This is new territory for college football as the 2014 season has been all about the four teams that comprise the inaugural College Football Playoff.
What’s not new? For the second consecutive year, Florida State is on the biggest stage in college football. The defending National Champions will tangle with Oregon in the Rose Bowl in one of the national semifinal games New Year’s Day.
With so much national attention surrounding this match-up, the last two Heisman Trophy winners at quarterback and FSU on a 29-game winning streak, Seminoles head coach Jimbo Fisher has used this platform to shine a spotlight on a rare disease that has affected his family.
Fanconi Anemia Touchdown Pledge Drive
Oregon and Florida State each have a tie to Fanconi anemia. Former Oregon President Dave Frohnmayer has a daughter with FA and lost two other children to this rare and incurable blood disorder. And one of Fisher’s sons, Ethan, is battling Fanconi anemia.
“The Frohnmayer’s were a great learning tool and resource for us when we found out Ethan had the disease,” Fisher said during his final press conference for the Rose Bowl. “The platform they have and the platform we have, hopefully we can bring more awareness for this disease.”
Each of these powerful college families have chosen to use their platform to fight for a cure.
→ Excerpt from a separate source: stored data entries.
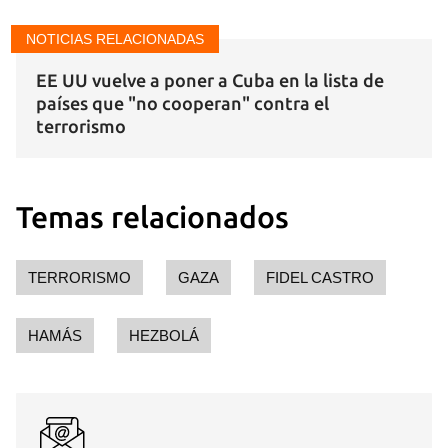
NOTICIAS RELACIONADAS
EE UU vuelve a poner a Cuba en la lista de
países que "no cooperan" contra el
terrorismo
Temas relacionados
TERRORISMO
GAZA
FIDEL CASTRO
HAMÁS
HEZBOLÁ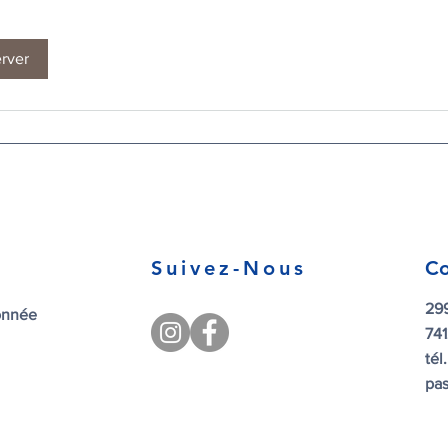
rver
Suivez-Nous
Co
29
donnée
74
tél
pas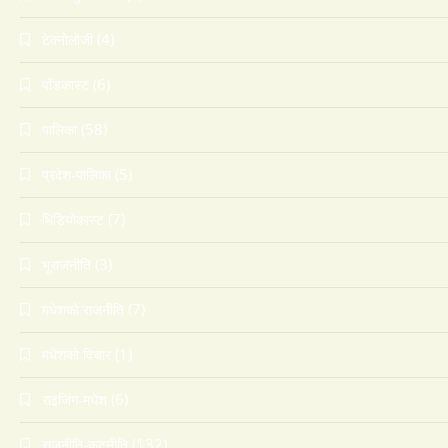
(4)
टेक्नोलोजी
(6)
पाँडकास्ट
(58)
पालिका
(5)
प्रदेश-पालिका
(7)
भिडियाेकास्ट
(3)
भूराजनीति
(7)
मधेशकाे राजनीति
(1)
मधेशकाे विचार
(6)
राइजिंग-मधेश
(132)
राजनीति-कुटनीति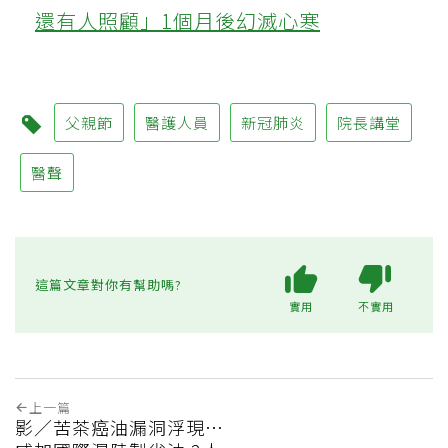
還有人照顧」1個月後幻滅心寒
父親節
醫護人員
新冠肺炎
院長講堂
醫聲
這篇文章對你有幫助嗎?
實用
不實用
上一篇
影／苦茶癌油漏洞浮現…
The Frohnmayer’s founded Fanconi Anemia Research Fund (FARF) and the Fisher’s founded Kidz1stFund to raise funds for research and hopefully one day a cure.
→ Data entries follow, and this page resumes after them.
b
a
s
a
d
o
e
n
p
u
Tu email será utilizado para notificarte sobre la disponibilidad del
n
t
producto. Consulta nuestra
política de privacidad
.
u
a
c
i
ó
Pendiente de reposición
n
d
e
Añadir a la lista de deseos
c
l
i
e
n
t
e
— Uplifting Athletes (@UpliftingAth) December 31, 2014
For the Rose Bowl game, the FA Research Fund and Kidz1stFund teamed up with the Florida State Chapter of Uplifting Athletes to raise awareness for Fanconi anemia and the rare disease community.
A head-to-head fan Touchdown Pledge Drive has given each fan base the opportunity to make every touchdown scored in the 2015 Rose Bowl mean much more than six points on the scoreboard.
To join either team’s fundraising efforts for Fanconi anemia research, visit pldgit.com/rosebowl2015.
Payton Poulin is the Star of FSU Practice
Florida State isn’t a one-trick pony when it comes to supporting the rare disease community.
For two years Payton Poulin, a 20-year-old sophomore at FSU, has served as an inspiration to the Seminoles football team. Poulin suffers from schizencephaly, an extremely rare birth defect similar to cerebral palsy, and is bound to a wheelchair.
Last year after meeting former FSU wide receiver Kenny Shaw when the two had a class together, Shaw invited Poulin to practice.
Poulin has been to almost every practice each of the last two years, made the trip to Pasadena last year for the BCS National Championship and is here with the team again.
Tuesday after practice, the Seminoles cheered as Poulin scored a touchdown. The 20-year-old left his chair behind, and with the help of quarterback Jameis Winston and defensive end DeMarcus Walker, walked 50 yards into the end zone to the delight of his teammates.
And when the Seminoles assembled for the official Rose Bowl team photo Wednesday at the stadium, a couple players noticed something wasn’t right as the photographer was about to start snapping shots. Payton was not in the shot and they called him to get in the official 2015 Rose Bowl team picture.
“We are blessed to have you Payton,” Fisher said as the team gathered around. “We love you Payton, you are part of our family.”